One of Shaffer’s longest-serving DSP’s is Susan Daugherty, an Amsterdam resident who has been part of the facility since 2002. Daugherty said she was informed of the site when her former workplace closed its doors.

“I worked at Atwood Nursing Center near Carrollton for over six years. The (center) director’s sister worked at Shaffer and he told me to come here and use her as a reference,” she recalled.

Daugherty, who had worked in housekeeping and the kitchen at the facility, said she’s liked helping residents learn basic living skills and taking part in excursions. Among the latter were riding the Gateway Clipper and attending an Ice Capades performance.

“When I first came here, it was fun. I would take people out and do stuff and it was enjoyable for me. I’ve also taught individuals to get them on their way to live independently,” she added. “I respect the residents and they respect me. It doesn’t really seem like work.”

Meanwhile, Minor said Shaffer has 31 employees but it takes a special person to get involved.

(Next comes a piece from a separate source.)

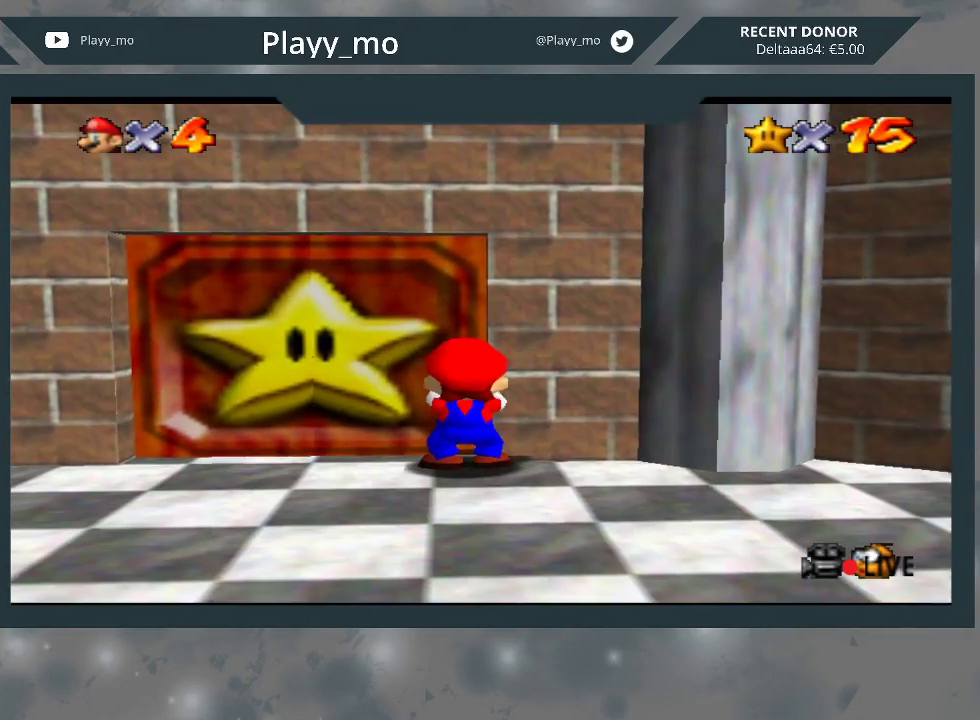
{"buttons": [], "left_stick": "center", "right_stick": "center", "events": [[367, "B", "down"], [500, "B", "up"]]}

“I need somebody who sees this as more than a job to them. You come into [the residents’ house] and become a part of the family.”

Superintendent Michael Zinno said DSP’s are an integral part of the BDD team and more caring hearts are always needed to lend a helping hand.

“The work of the DSP’s in our program and throughout our private provider network are at the core of our service delivery system. Attracting, developing and retaining a great workforce is part of our strategic plan and we welcome all who have the care and compassion to serve a vulnerable population to become part of our system.”